AI Chatbot

Let visitors get instant answers without creating a ticket. The chatbot is a floating chat widget you add to any website with a single script tag. It answers questions using only your knowledge base β€” the same docs that power your hosted documentation site β€” and offers a one-click escalation to a real ticket when it can’t help.

Info

The AI chatbot is an Enterprise plan feature. It also requires a published knowledge base, since that is where the answers come from.

How it works

  1. A visitor clicks the chat bubble and asks a question.
  2. Scitor searches your knowledge base for relevant articles.
  3. An AI model writes a short answer grounded in those articles, with links to the sources.
  4. If nothing relevant is found β€” or the visitor wants a human β€” the chat offers a contact form. Submitting it creates a GitHub Issue or Discussion through the same pipeline as web forms, with the chat transcript attached so your team has full context.

The bot answers in the language the visitor writes in.

Setup

1. Enable the chatbot in scitor.yaml

chatbot:
  enabled: true

2. Add the widget to your website

Use the form ID from your docs contact form or any form created with /create-form:

<script
  src="https://api.scitor.io/widget/chat.js"
  data-form="YOUR_FORM_ID"
  async
></script>

That’s it. The widget renders a floating chat bubble in the corner of the page.

Customization

All customization lives in the chatbot section of scitor.yaml:

chatbot:
  enabled: true
  locale: nl            # UI language: en (default), nl, de, fr
  color: "#22C55E"      # widget color (defaults to your docs color)
  position: left        # right (default) or left
  title: "Helpdesk"     # header title (default: "Support")
  escalation: true      # allow raising a ticket from the chat (default: true)
Option Default Description
enabled false Turns the chatbot on. Required.
locale en Language of the widget UI: en, nl, de, or fr
color docs color Primary color of the bubble, header, and buttons (hex)
position right Corner where the bubble sits: right or left
title Support Title shown in the widget header
escalation true Whether visitors can escalate to a contact form

Overriding individual texts

Every visible string can be overridden, on top of the chosen locale:

chatbot:
  enabled: true
  locale: en
  strings:
    greeting: "Hi! Ask me anything about Acme."
    escalateButton: "Talk to a human"

Available keys: greeting, inputPlaceholder, send, escalateButton, escalateTitle, escalateNote, nameLabel, emailLabel, subjectLabel, messageLabel, submit, submitted, submittedDetail, noAnswer, quotaExceeded, error, close, openLabel, sourcesLabel, transcriptHeader.

Knowledge sources

The chatbot answers from your knowledge base β€” the Markdown files in your repository’s docs folder. PDF files in the docs folder are indexed too (up to 4 MB each), so you can drop in existing manuals, datasheets, or guides without converting them:

docs/
β”œβ”€β”€ getting-started/
β”‚   └── index.md
└── manuals/
    └── router-setup.pdf

After a docs build, new and changed content becomes available to the chatbot within a few hours (the search index refreshes periodically).

Escalation

When the bot can’t answer, it says so and offers a Contact support button (you can also keep it always visible). The escalation form asks for name, email, subject, and message β€” the subject is pre-filled with the visitor’s first question. The conversation so far is appended to the ticket, and a note above the form tells the visitor that it will be shared.

Escalations go through the exact same pipeline as web form submissions: a GitHub Issue or Discussion is created, AI triage and labels are applied, and you reply with /send as usual.

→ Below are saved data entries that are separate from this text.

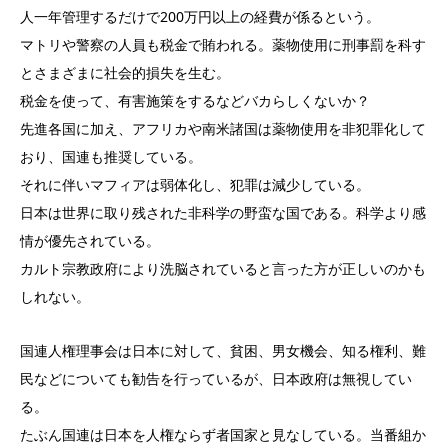
人一年管理するだけで200万円以上の経費が係るという。
マトリや警察の人員も税金で賄われる。薬物使用に刑事罰を科す
とさまざまに社会的損失を生む。
税金を使って、有害施策をするなどバカらしくないか？
先進各国に加え、アフリカや南米諸国は薬物使用を非犯罪化して
おり、国連も推奨している。
それに伴いマフィアは弱体化し、犯罪は減少している。
日本は世界に取り残された非科学の野蛮な国である。科学より感
情が優先されている。
カルト宗教政府により洗脳されていると言った方が正しいのかも
しれない。
国連人権理事会は日本に対して、貧困、男女機会、知る権利、難
民などについても勧告を行っているが、日本政府は無視してい
る。
たぶん国連は日本を人権ならず者国家と見なしている。当番組か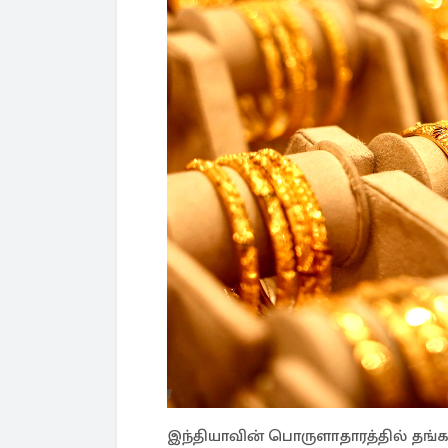
இந்தியாவின் பொருளாதாரத்தில் தங்கம்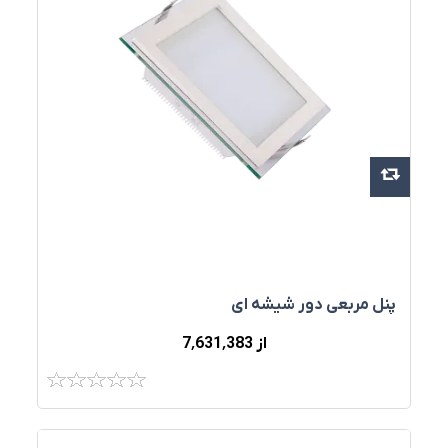
پنل مربعی دور شیشه ای
از 7٬631٬383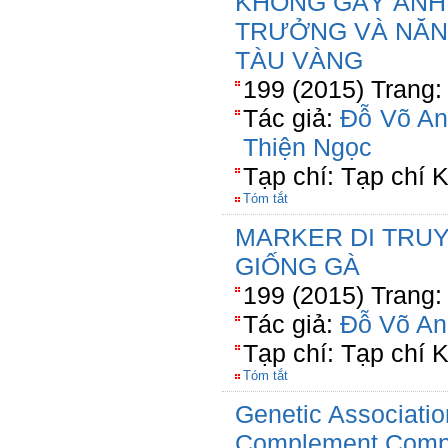
KHÔNG GÂY ẢNH
TRƯỞNG VÀ NĂNG
TÀU VÀNG
199 (2015) Trang:
Tác giả:
Đỗ Võ An
Thiện Ngọc
Tạp chí: Tạp chí
Tóm tắt
MARKER DI TRU
GIỐNG GÀ
199 (2015) Trang:
Tác giả:
Đỗ Võ An
Tạp chí: Tạp chí
Tóm tắt
Genetic Associatio
Complement Compo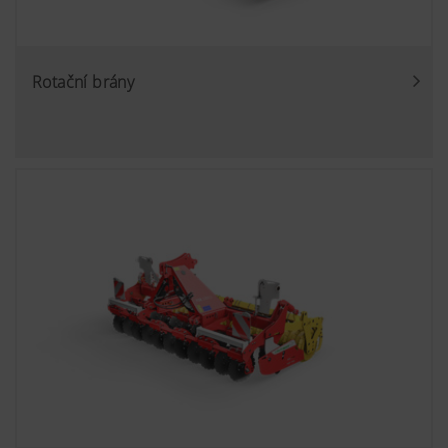
Výsledkem je, že zobrazený obsah je
přizpůsoben vašemu chování při používání.
Viac informácií
Účel cookies
Doba trvání
Rotační brány
YouTube
6 Mesiace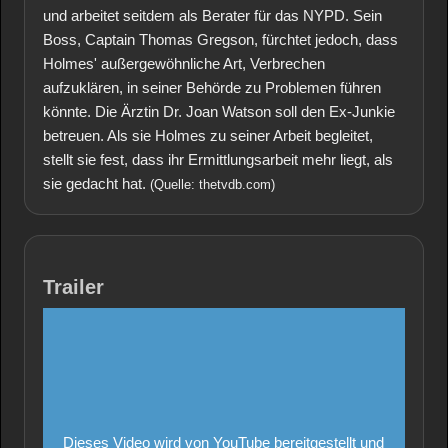
und arbeitet seitdem als Berater für das NYPD. Sein
Boss, Captain Thomas Gregson, fürchtet jedoch, dass
Holmes' außergewöhnliche Art, Verbrechen
aufzuklären, in seiner Behörde zu Problemen führen
könnte. Die Ärztin Dr. Joan Watson soll den Ex-Junkie
betreuen. Als sie Holmes zu seiner Arbeit begleitet,
stellt sie fest, dass ihr Ermittlungsarbeit mehr liegt, als
sie gedacht hat.
(Quelle: thetvdb.com)
Trailer
Dieses Video wird von YouTube bereitgestellt und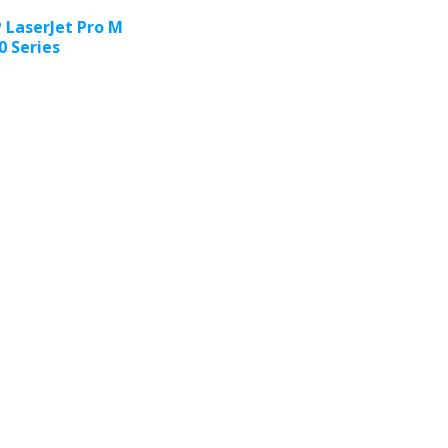
 LaserJet Pro M
0 Series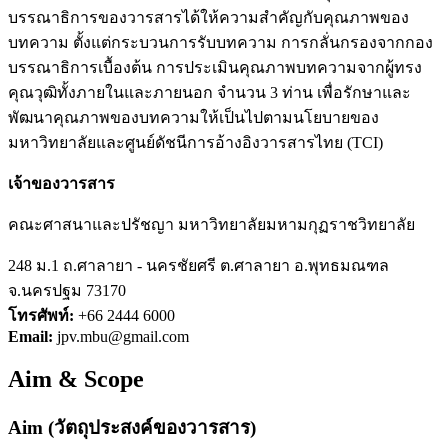
บรรณาธิการของวารสารได้ให้ความสำคัญกับคุณภาพของ
บทความ ตั้งแต่กระบวนการรับบทความ การกลั่นกรองจากกอง
บรรณาธิการเบื้องต้น การประเมินคุณภาพบทความจากผู้ทรง
คุณวุฒิทั้งภายในและภายนอก จำนวน 3 ท่าน เพื่อรักษาและ
พัฒนาคุณภาพของบทความให้เป็นไปตามนโยบายของ
มหาวิทยาลัยและศูนย์ดัชนีการอ้างอิงวารสารไทย (TCI)
เจ้าของวารสาร
คณะศาสนาและปรัชญา มหาวิทยาลัยมหามกุฏราชวิทยาลัย
248 ม.1 ถ.ศาลายา - นครชัยศรี ต.ศาลายา อ.พุทธมณฑล
จ.นครปฐม 73170
โทรศัพท์:
+66 2444 6000
Email:
jpv.mbu@gmail.com
Aim & Scope
Aim (วัตถุประสงค์ของวารสาร)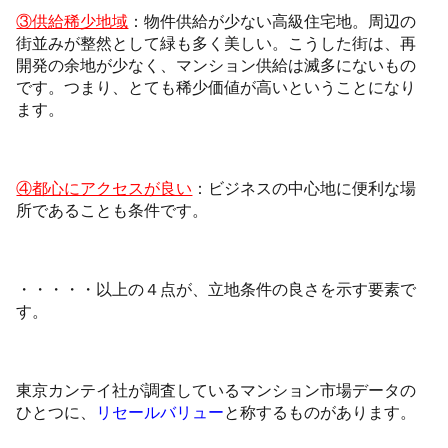
③供給稀少地域
：物件供給が少ない高級住宅地。周辺の
街並みが整然として緑も多く美しい。こうした街は、再
開発の余地が少なく、マンション供給は滅多にないもの
です。つまり、とても稀少価値が高いということになり
ます。
④都心にアクセスが良い
：ビジネスの中心地に便利な場
所であることも条件です。
・・・・・以上の４点が、立地条件の良さを示す要素で
す。
東京カンテイ社が調査しているマンション市場データの
ひとつに、
リセールバリュー
と称するものがあります。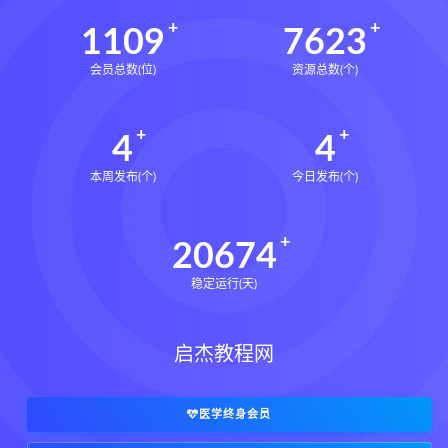
王氏中药外治疗法面授系统课下载
1109
7623
王氏中药外治疗法面授系统课网盘
会员总数(位)
资源总数(个)
王氏中药外治疗法面授系统课
丹道真修下载
丹道真修网盘
4
4
丹道真修养生术
丹道真修合集
丹道真修初中高级班
丹道真修
本周发布(个)
今日发布(个)
赵氏寻因断根速效通经术下载
赵氏寻因断根速效通经术网盘
20674
宫廷御医槌疗术下载
稳定运行(天)
宫廷御医槌疗术网盘
宫廷御医槌疗术
赵书曦宫廷御医槌疗术
脐针通关导引术下载
启杰教程网
脐针通关导引术网盘
脐针通关导引术
赵建新脐针通关导引术面授班
医学终身会员
开元针灸下载
开元针灸网盘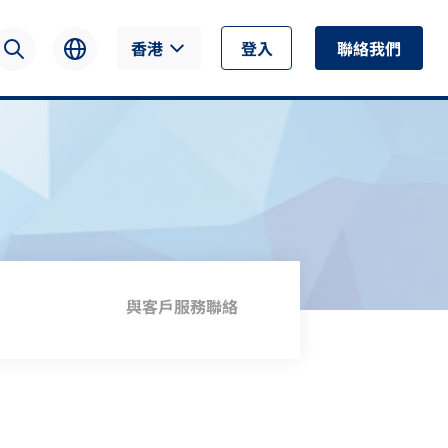
香港
登入
聯絡我們
與客戶服務聯絡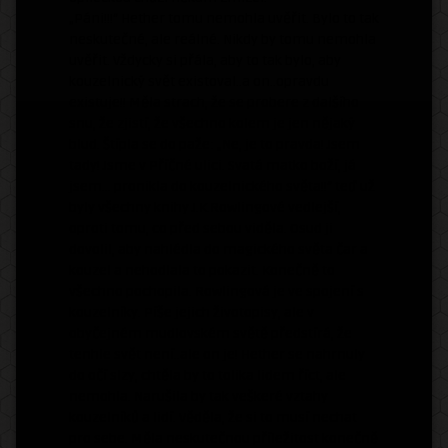
„Páni!!!“ Hether tomu nemohla uvěřit. Bylo to tak
neskutečné, ale reálné. Nikdy by tomu nemohla
uvěřit. Vždycky si přála, aby to tak bylo, aby
kouzelnický svět existoval..a on..opravdu
existuje!! Měla strach, že se probere z dalšího
snu, že zjistí, že všechno kolem je jen nějaký
blud. Štípla se do paže: „Ne, je to pravda! Jsem
tady! Jsme v Příčné ulici. Svatá matko boží, já
jsem… pronikla do kouzelnického světa!!“ teď už
byly všechny knihy J.K.Rowlingové vedlejší,
oproti tomu, co před sebou viděla. Osud ji
dovolil, aby nahlédla do magického světa čar a
kouzel a nehodlala to pokazit. Konečně to
všechno pochopila. Rowlingová je ve spojení s
kouzelníky. Píše jejich životopisy, ale v
obyčejném mudlovském světě předstírá, že
tenhle svět není..ale on je! Hether se nahrnuly
do očí slzy, chtěla by to tolika lidem říct, ale
nemohla. Narušila by tak veškeré vztahy
kouzelníků a lidí. Věděla, že si to musí nechat
pro sebe. Měla neskutečnou příležitost konečně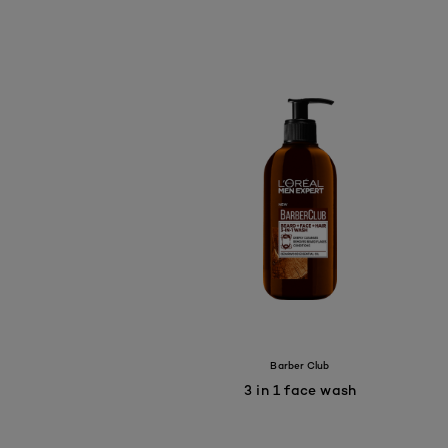
Barber Club
3 in 1 face wash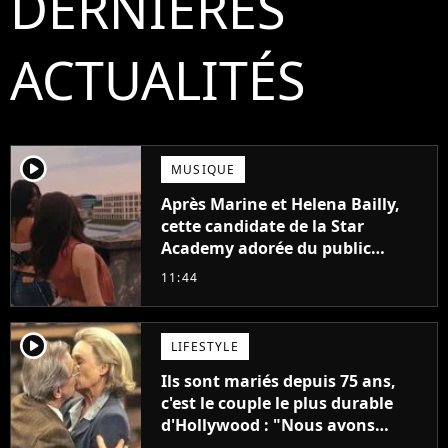
DERNIÈRES
ACTUALITÉS
player2
MUSIQUE
Après Marine et Helena Bailly,
cette candidate de la Star
Academy adorée du public
annonce son premier album,
11:44
"C'est tellement puissant"
player2
LIFESTYLE
Ils sont mariés depuis 75 ans,
c'est le couple le plus durable
d'Hollywood : "Nous avons
avancé jour après jour, et les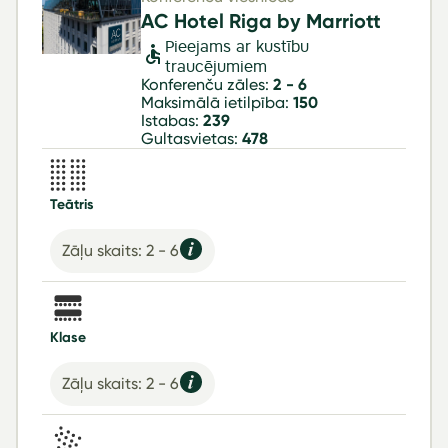
AC Hotel Riga by Marriott
Pieejams ar kustību
traucējumiem
Konferenču zāles:
2 - 6
Maksimālā ietilpība:
150
Istabas:
239
Gultasvietas:
478
Teātris
Zāļu skaits: 2 - 6
Klase
Zāļu skaits: 2 - 6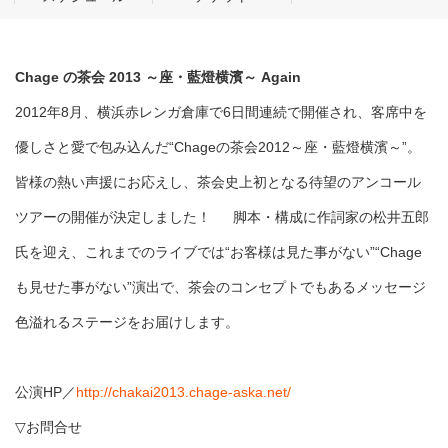
Chage の茶会 2013 ～座・藍燈横濱～ Again
2012年8月、横浜赤レンガ倉庫で6日間連続で開催され、客席中を
優しさと愛で包み込んだ“Chageの茶会2012～座・藍燈横濱～”。
皆様の熱い声援にお応えし、茶会史上初となる待望のアンコール
ツアーの開催が決定しました！ 脚本・構成に作詞家の松井五郎
氏を迎え、これまでのライブでは“お客様は見た事がない”“Chage
も見せた事がない”演出で、茶会のコンセプトでもあるメッセージ
色溢れるステージをお届けします。
公演HP／
http://chakai2013.chage-aska.net/
▽お問合せ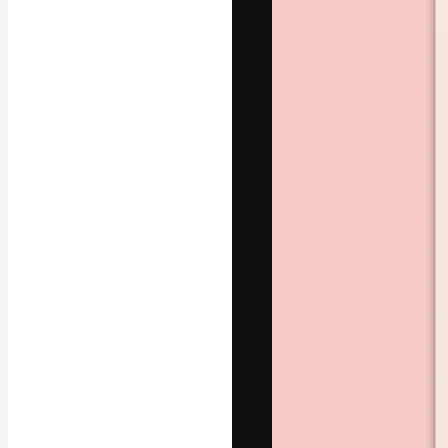
A plataforma cr
seu melhor trab
assinantes entr
agências e estú
Português
Copyright © 2010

Staying on topic and abuse prevention

The chatbot is locked to your documentation. Several safeguards are built in and need no configuration:

  • Grounded answers only β€” if your knowledge base doesn’t contain the answer, the bot says it doesn’t know and offers escalation. It never answers from general knowledge, so off-topic requests (recipes, homework, anything unrelated) get a polite refusal.
  • Prompt-injection resistance β€” instructions hidden in visitor messages (β€œignore your rules”, β€œpretend you are…”) are treated as data, not commands.
  • Rate limiting β€” per-visitor message limits, plus a daily limit per site. When the daily limit is reached, the widget automatically falls back to the contact form, so visitors can always reach you.
  • Input limits β€” messages are capped in length and the conversation context is bounded.

Privacy

Conversations are not stored on Scitor’s servers. The transcript lives in the visitor’s browser for the duration of the tab session and is only persisted if the visitor chooses to escalate β€” at which point it becomes part of the ticket, like any other form submission.

When the chatbot is unavailable

If the AI assistant is temporarily disabled or your knowledge base isn’t published yet, the widget gracefully degrades: the same chat bubble opens the contact form directly, so visitors can still ask their question.